The poem Renesansowy psałterz /The Renaissance Psalter/ is a Slavic song, in which the poet wishes to present a history of the world. One finds here a prayer of Piast, the ancient ruler of Poland, who is looking for God in nature but is nevertheless open to the Revelation which the Christian missionaries had brought to Polish territories a thousand years ago. One finds here a tearful mood of Slavic songs and Latin hymns soaring up to God like Gothic cathedrals. One also finds here the pagan customs of the solstice night which are interwoven with the experience of the mystery of Christ’s death and resurrection.

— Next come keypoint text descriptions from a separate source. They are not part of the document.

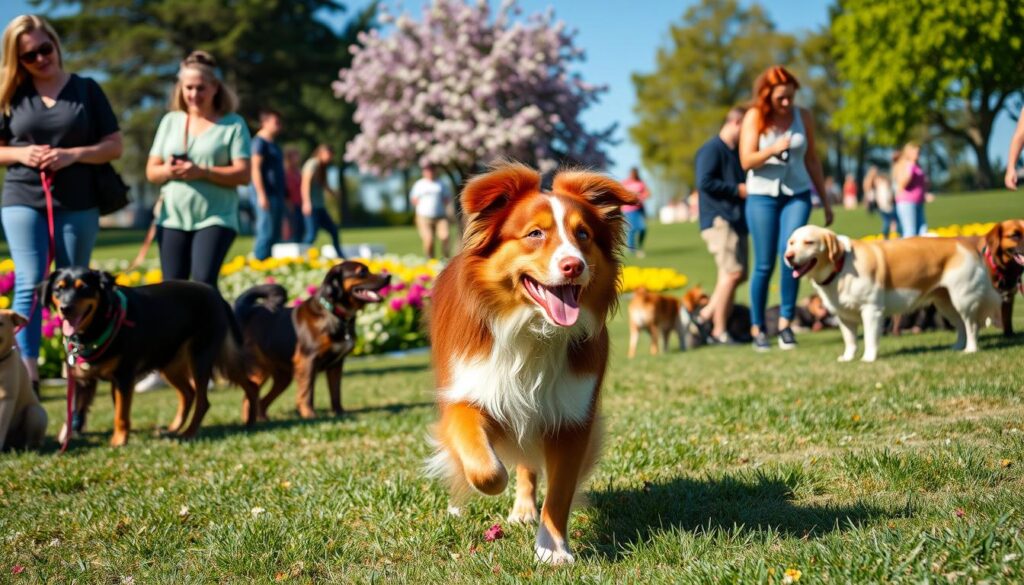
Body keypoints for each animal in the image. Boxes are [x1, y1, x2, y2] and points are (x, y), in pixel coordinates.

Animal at [43, 268, 253, 446]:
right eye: (58, 289)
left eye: (84, 288)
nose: (65, 308)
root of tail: (215, 293)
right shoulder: (83, 380)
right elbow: (75, 410)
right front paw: (66, 438)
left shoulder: (124, 377)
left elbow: (121, 414)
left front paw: (119, 441)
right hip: (171, 362)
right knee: (192, 393)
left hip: (201, 357)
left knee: (205, 401)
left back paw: (190, 432)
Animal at [234, 262, 389, 422]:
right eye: (362, 272)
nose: (388, 276)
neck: (334, 314)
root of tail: (248, 312)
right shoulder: (307, 361)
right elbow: (307, 392)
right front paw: (309, 415)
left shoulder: (336, 365)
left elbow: (336, 393)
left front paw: (339, 413)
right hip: (258, 371)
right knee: (247, 398)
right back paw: (250, 421)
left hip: (283, 377)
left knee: (262, 400)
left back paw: (263, 419)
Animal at [782, 224, 999, 362]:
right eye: (791, 243)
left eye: (808, 242)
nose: (788, 256)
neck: (841, 267)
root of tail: (968, 245)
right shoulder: (844, 316)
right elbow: (850, 340)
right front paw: (848, 358)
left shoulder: (871, 310)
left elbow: (869, 337)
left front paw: (868, 358)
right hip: (945, 303)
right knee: (961, 326)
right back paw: (957, 347)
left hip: (963, 300)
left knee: (972, 326)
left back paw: (970, 349)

In the prayer of the young Poet, it is the mystery of the Eucharist, from which there flows infinite love that comes to the foreground. The poem Symphonie – scalenia /Symphony – Unification/ marks a transition from the experience of the natural faith of a Slav, to the faith revealed and concealed in Jesus. Christ on the cross reveals to the poet the mystery of His mission – the salvation of man. The Renesansowy psałterz /The Renaissance Psalter/ ends on a strong note, with the poem entitled Słowo – Logos (Rapsod) /Word – Logos (Rhapsody); the latter poem constitutes the poet’s evening conversation with Jesus – the Word Incarnate. It is in Him that the poet discovers the sense of the world and of his own life, the sense of joy and suffering. Thus, he ends with a hymn entitled Magnificat and with The Ballad of the Wawel Arcades – as it were revealing Christ entering into the history of Poland through Chopin’s concert.
The Renaissance Psalter is an attempt to understand history and to show how the Slavic spirit is linked to the experience of faith revealed in Christ.